Çok açık konuşacağım sentetik uyuşturucu ve sapkınlık ve ayrıca geçici sığınmacılar dahil emeğin istismarı ile de mücadele etmedikçe salt siyasi mücadele ile bir şey elde edemeyebiliriz. Çünkü milletin gençliği elden gidiyor. Kimi sapkın kimi dinsiz kimi ahlaksız kimi müptezel ama nerdeyse hepsi cahil bir gençlik bırakmak derdinde emperyalizm bizlere. Gerçi sahada başarabilmiş değiller çok şükür. Gençliğimizin geneli her şeye rağmen bilinçli ve bütün özendirme çalışmaları ve algı oyunlarına rağmen sağmadan yürüyor örf adetlerimizden geneli ve geneli ne sapkınlığa ne sentetik uyuşturucu tüccarlarlarına ne de syaset baronlarına alet ettirmiyor kendini işine bakıyor kendini biriktiriyor bir gençlik kitlemizde var çok şükür. Ama inanın Onlara kalsan bize layık gördükleri kafa bu. Aileleri dağılmış gençlerin anne babası ile aynı şehirde ayrı apartlarda yaşadığı, Üniversite okuyanların dışarıda okumayı tercih edip yazın bile memleketlerine gitmek istemediği, ailelerin dağıldığı yada aile içinde insanların yapayalnız takıldığı, kadının afedersiniz ucuzlatıldığı değersizleştirildiği ancak kendine çok değer verildiğini zannettirildiği, sapkın ilişkilerin meşrulaştırıldığı, yarısından fazlası sentetik uyuşturcu bağımlısı yarısından fazlası psikoljik desteğe mecbur edilmiş karın tokluğuna çalışmaya ve iki gözlü apartlarda cebindeki telefondan ibaret bir dünyada adeta kimsesiz yaşamaya ikna edilmiş insanlar topluluğu haline getirecekler bizi. Hayatı hap atmadan yaşayamaz hale getirecekler. Kafam iyi olmasa çekemem bu hayatı dedirtecekler önce. Sonra bölüp parçalayıp millet olmaktan çıkartacaklar ve pek tabi ki bu arada sadece iş gücünüzü ucuza kullanmakla kalmayıp, sizin yer altı ve üstü değerlerinize de çökecekler. Elinle çıkartıverirsin altını 100 Lira yevmiyeye 10 sene sonra çünkü muhtaç kalırsın o 100 Lira yevmiyeye.

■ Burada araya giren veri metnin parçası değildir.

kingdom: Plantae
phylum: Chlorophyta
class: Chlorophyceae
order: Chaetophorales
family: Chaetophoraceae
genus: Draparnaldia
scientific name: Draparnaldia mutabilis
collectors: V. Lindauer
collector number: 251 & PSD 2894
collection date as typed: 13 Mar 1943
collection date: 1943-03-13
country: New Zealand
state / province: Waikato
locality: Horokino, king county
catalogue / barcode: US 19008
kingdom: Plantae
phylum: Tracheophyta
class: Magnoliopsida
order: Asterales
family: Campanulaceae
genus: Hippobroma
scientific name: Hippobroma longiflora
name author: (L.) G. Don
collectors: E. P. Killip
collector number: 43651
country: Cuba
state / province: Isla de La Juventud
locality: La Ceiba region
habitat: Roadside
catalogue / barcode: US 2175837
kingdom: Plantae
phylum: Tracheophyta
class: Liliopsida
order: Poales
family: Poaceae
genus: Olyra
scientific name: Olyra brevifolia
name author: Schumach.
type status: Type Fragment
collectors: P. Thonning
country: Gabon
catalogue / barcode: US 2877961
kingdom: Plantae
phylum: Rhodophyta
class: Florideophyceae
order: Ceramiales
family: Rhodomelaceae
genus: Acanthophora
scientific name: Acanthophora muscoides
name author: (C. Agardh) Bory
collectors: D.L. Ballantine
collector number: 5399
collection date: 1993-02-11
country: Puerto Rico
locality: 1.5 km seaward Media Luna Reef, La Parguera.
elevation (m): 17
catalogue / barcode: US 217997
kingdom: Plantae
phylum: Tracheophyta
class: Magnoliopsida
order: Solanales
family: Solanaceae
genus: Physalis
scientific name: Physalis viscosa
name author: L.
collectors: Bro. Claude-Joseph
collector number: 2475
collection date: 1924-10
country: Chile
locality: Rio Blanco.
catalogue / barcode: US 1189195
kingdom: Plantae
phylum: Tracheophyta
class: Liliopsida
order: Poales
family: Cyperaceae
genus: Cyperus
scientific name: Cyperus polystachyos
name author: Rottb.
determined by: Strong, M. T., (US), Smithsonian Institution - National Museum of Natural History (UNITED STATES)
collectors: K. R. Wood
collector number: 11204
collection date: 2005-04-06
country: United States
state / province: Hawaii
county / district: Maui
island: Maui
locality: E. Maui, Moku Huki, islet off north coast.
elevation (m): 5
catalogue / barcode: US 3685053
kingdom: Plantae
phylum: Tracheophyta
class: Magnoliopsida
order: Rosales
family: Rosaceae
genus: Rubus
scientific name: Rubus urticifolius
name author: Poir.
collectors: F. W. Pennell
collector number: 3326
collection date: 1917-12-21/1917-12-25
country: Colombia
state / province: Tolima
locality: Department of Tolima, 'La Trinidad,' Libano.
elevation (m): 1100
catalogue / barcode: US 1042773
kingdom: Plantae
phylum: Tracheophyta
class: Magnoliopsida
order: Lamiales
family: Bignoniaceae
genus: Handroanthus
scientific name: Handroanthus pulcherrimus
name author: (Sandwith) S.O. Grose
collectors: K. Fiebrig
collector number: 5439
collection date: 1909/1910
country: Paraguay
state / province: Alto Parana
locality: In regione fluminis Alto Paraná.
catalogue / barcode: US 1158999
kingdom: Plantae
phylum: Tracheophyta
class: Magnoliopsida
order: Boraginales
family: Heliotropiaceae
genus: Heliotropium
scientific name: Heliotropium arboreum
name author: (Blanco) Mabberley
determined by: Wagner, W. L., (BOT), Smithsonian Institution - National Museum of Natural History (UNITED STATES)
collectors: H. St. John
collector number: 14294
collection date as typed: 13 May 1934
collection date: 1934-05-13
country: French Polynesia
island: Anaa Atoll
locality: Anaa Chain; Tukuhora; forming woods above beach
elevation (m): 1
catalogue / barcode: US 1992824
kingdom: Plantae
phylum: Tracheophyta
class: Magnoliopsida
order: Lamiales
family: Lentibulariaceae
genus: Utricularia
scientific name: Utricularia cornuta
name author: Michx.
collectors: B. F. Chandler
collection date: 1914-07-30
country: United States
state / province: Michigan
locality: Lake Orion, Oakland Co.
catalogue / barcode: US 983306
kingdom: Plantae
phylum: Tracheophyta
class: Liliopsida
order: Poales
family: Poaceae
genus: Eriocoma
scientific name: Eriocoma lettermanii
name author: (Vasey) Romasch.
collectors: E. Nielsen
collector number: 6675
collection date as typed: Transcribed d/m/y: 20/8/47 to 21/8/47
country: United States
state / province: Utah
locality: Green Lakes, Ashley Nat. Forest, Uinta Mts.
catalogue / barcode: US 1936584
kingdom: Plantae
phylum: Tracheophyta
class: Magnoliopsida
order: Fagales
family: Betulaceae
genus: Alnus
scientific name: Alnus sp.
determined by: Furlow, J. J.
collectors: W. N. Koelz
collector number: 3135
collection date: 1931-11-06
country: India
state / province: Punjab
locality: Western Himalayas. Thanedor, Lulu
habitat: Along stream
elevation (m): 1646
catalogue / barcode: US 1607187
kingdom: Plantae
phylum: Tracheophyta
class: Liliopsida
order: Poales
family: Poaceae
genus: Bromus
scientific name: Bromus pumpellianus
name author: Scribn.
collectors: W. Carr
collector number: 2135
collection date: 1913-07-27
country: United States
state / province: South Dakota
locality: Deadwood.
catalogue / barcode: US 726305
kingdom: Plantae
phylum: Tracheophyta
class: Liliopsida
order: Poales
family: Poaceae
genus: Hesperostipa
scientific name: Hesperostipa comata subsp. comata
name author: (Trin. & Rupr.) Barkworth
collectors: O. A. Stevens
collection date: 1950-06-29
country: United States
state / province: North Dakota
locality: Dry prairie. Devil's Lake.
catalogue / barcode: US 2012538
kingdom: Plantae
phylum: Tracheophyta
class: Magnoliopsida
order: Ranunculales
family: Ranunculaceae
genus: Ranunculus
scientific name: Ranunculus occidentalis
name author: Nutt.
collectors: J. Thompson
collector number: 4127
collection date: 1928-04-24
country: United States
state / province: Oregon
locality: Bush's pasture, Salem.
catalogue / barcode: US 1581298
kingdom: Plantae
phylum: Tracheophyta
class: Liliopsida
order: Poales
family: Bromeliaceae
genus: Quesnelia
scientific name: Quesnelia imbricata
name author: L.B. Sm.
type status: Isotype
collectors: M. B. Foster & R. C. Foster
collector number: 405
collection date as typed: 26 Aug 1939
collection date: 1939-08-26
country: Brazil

Şu hale bakar mısınız? Ülke nüfusunun neredeyse 8 belki de 10 Milyon arttığı bir zemini yaşıyoruz. Esad ile anlaşsak göndersek bunları, kafadan kiralar düşer emeğin değeri ikiye katlar. Fizik gücü ile para kazanan emekçilerin değeri itibarı artar. Daha ne faydaları var efendim size anlatsam Suriye ile anlaşmanın. Önceki bir paylaşımım da saymıştım yanlış hatırlamıyor isem. Zaten kardeşlikte dostlukta ne yok ki. Türlü nimetleri var içinde. Suriyede yaşayan Suriyeliler de kardeşimizdir neticede ülkemizde misafir ettiğimiz Suriyeliler de. Kendi Devletlerine yada bizim Devletimize ihanet etmedikleri sürece yada terör gibi uyuşturucu tüccarlığı gibi insanlık suçlarının işlendiği tezgahlar da aktör olmamak kaydıyla tabi. Yapılması gereken dost olmanın yollarını aramak birbirini anlamanın ve birbirine zarar vermeden, istismar da etmeden birbirine yardımcı olmanın yollarını aramak. İnsanlık ilkelerini ve ölçülerini Nagehan Alçı gibi omurgasız istikametsiz ve ölçüsüzlerden edinecek değil necip Türk Milleti. 5000 Yıllık Devlet geleneği olan bir Millet olarak biz misafire de ev sahibine de nasıl davranacağımızı çok iyi biliriz. Çünkü biz ezelden hepimizin sahibi olan Allah'a teslim bir milletiz. Zafer Partisi Genel Başkanı Ümit Özdağ gibi bir taşra delikanlısı gelir işte yeryüzüne siyaset bilimcisi kimliği edinir önce, sonra dalında uzman ve akademisyen olur rüştünü bilim dalında ispat ettikten sonra da soyunur siyasete, kısa zamanda parti kuracak kadar çok taraftar edinir kendine siyasete ve siyasetçiye bu ilgiziliğin ve itibarsızlığı olduğu zeminde ve sonra kurar partisini ve siyasi parti genel başkanı kimliği ile de dikilir karşına Haber Türk ekranında ve Türkçe bir güzel ağzının payını verir sen de bakar kalırsın da emperyalizm seni sözcüsü etmekten de vazgeçer.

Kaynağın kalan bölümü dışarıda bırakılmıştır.